Halide perovskites managed to reach 25 percent efficiency within just 10 years. In comparison, to reach 25 percent efficiency, silicon took about 70 years of development.

“This is a revolutionary material," Giustino said. "That explains why many research groups working on photovoltaics have moved to perovskites, because they are very promising. Our contribution looked at the fundamentals using computational methods to delve into the properties of these compounds at the level of individual atoms."


Small ferrotoroidic electron polaron in the halide double perovskite Cs2AgBiBr6. The electron isosurface is shown in yellow. The apical Br atoms in the BiBr6 octahedron rotate around the vertical axis (red arrows). Courtesy: Lafuente-Bartolome & Giustino

For the study, Giustino used allocations on the Lonestar6 and Frontera supercomputers awarded by the Texas Advanced Computing Center (TACC), as well as U.S. Department of Energy (DOE) supercomputers at the National Energy Research Scientific Computing Center (NERSC).

“This research is part of a project sponsored by the Department of Energy that has been going on for several years with the support of TACC and in particular Frontera, where we developed methodologies to study how electrons interact with the underlying atomic lattice,” Giustino said.

For example, Giustino said in the case of halide perovskites, the large polarons they found required simulation cells of about half a million atoms, which is not possible to study with standard methods.

To manage these calculations on a supercomputer, Giustino and his collaborators at Austin and beyond developed EPW, an open-source Fortran and message passing interface code that calculates properties related to electron-phonon interaction. The EPW code specializes in studying how electrons interact with vibrations in the lattice of a solid, which causes the formation of polarons. This code is currently developed by an international collaboration led by Giustino.

“Our collaboration with TACC is more than using advanced computing resources," Giustino said. "The most important part is the interaction with the people. They've been essential in helping us profile the code and making sure we avoid bottlenecks by applying profiling tools that help us study performance decreases. Much of the work happening on the EPW code is in collaboration with TACC experts that help us improve scaling the code to get optimal performance on the supercomputers."



Feliciano Giustino

Giustino’s polaron research has been selected as part of TACC’s Characteristic Science Applications (CSA) program funded by the National Science Foundation (NSF). About a dozen CSA projects will inform the design of the next NSF Leadership-Class Computing Facility, called Horizon, under development at TACC.
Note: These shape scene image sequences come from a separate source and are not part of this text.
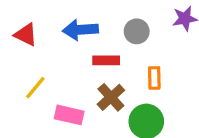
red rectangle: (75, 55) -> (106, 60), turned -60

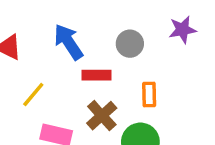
blue arrow: (80, 30) -> (68, 42), turned 60
yellow line: (35, 88) -> (33, 95), moved

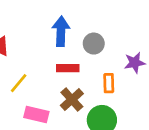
purple star: (183, 30) -> (135, 63), moved
blue arrow: (68, 42) -> (61, 31), moved, turned 36

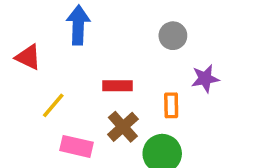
blue arrow: (61, 31) -> (78, 25), moved
gray circle: (94, 44) -> (173, 36), moved

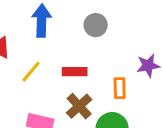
gray circle: (173, 36) -> (96, 25), moved
yellow line: (53, 105) -> (31, 72), moved

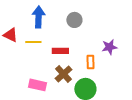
yellow line: (31, 72) -> (33, 42), moved, turned 49

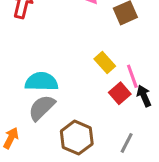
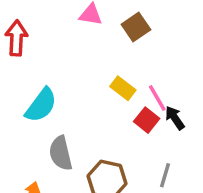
cyan semicircle: (41, 82) -> (41, 105), moved, turned 136
gray semicircle: (42, 108) -> (61, 153), turned -48

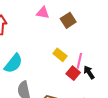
pink line: (157, 98) -> (79, 61), turned 42

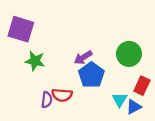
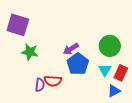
cyan triangle: (120, 100) -> (105, 70), moved

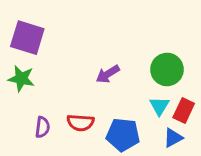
green star: (30, 52) -> (21, 79), moved
blue pentagon: (78, 64) -> (123, 135), moved, turned -30
purple semicircle: (40, 85) -> (43, 127), moved

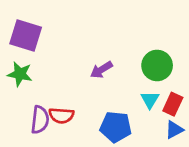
red semicircle: (80, 123) -> (61, 115), moved
purple semicircle: (43, 127) -> (40, 120), size x1.4
blue triangle: (173, 138) -> (174, 130), moved

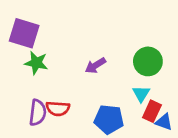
green star: (20, 74) -> (36, 63), moved
red rectangle: (173, 104) -> (152, 111), moved
blue triangle: (174, 130) -> (164, 122), turned 48

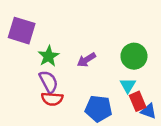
green star: (36, 63) -> (49, 56), moved, turned 30
red rectangle: (152, 111) -> (138, 101), turned -48
purple semicircle: (38, 113) -> (49, 82), moved, turned -35

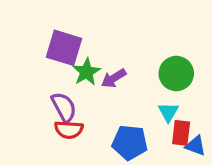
purple square: (22, 31) -> (64, 48), moved
green star: (49, 56) -> (86, 72), moved
red rectangle: (138, 101) -> (181, 133), turned 30

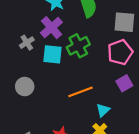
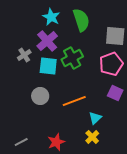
purple square: (124, 83) -> (115, 93), turned -35
gray circle: (25, 87) -> (40, 96), moved

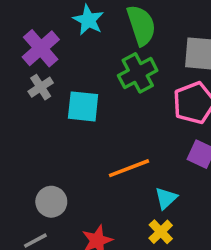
purple cross: (47, 41) -> (41, 48), moved
green cross: (72, 58) -> (138, 73), moved
gray circle: (40, 96) -> (51, 202), moved

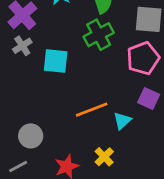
cyan triangle: (166, 198) -> (122, 121), moved
yellow cross: (161, 232) -> (104, 157), moved

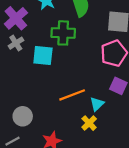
green cross: (99, 35) -> (63, 33), moved, turned 30
yellow cross: (104, 157) -> (89, 123), moved

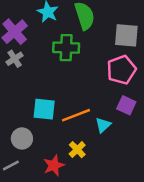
cyan square: (43, 55) -> (44, 109), moved
yellow cross: (89, 123) -> (77, 150), moved

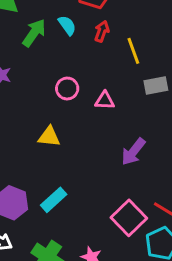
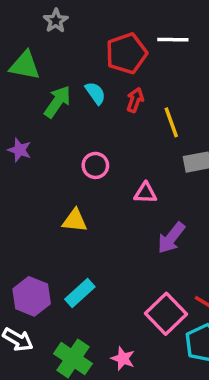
pink triangle: (105, 101) -> (145, 193), moved

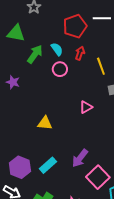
pink circle: (95, 165) -> (60, 69), moved
pink triangle: (145, 193) -> (86, 107), turned -32
purple arrow: (171, 238) -> (80, 158), moved

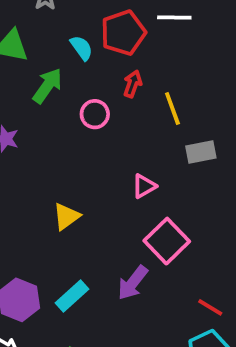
cyan semicircle: (57, 49) -> (81, 48), moved
yellow triangle: (45, 123) -> (66, 216), turned -42
pink square: (98, 177) -> (167, 241), moved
“The CSA work between my group and TACC to optimize the EPW code allows us to push the frontiers of what one can investigate in understanding and discovering new, important materials. It's a combination of theory, algorithms, and high performance computing with much back and forth with our colleagues at TACC to make sure that we use the supercomputers in the most viable way possible,” Giustino said.

Another possible application is the development of ferroelectric memory devices, computer memory that can be more compact. In it, information is encoded by the vibration of atoms in a crystal under an applied electric field.

“Investment in high performance computing and future computing is essential to science," Giustino concluded. "It requires large investments like the ones that sustain and expand facilities like TACC.” 

In addition to Giustino, co-authors on the study are Jon Lafuente-Bartolome, and Chao Lian, who were at the Oden Institute at the time of publication. Jon Lafuente-Bartolome is currently an Assistant Professor at the University of the Basque Country, Bilbao, Spain; Chao Lian is currently an Associate Professor at the Institute of Physics, Chinese Academy of Sciences, Beijing, China.

This study was supported by the Computational Materials Sciences Program funded by the U.S. Department of Energy, Office of Science, Basic Energy Sciences, under Award No. DE-SC0020129. In addition to TACC, this work used resources of the National Energy Research Scientific Computing Center, a Department of Energy Office of Science User Facility supported by the Office of Science of the U.S. Department of Energy under Contract No. DE-AC02-05CH11231.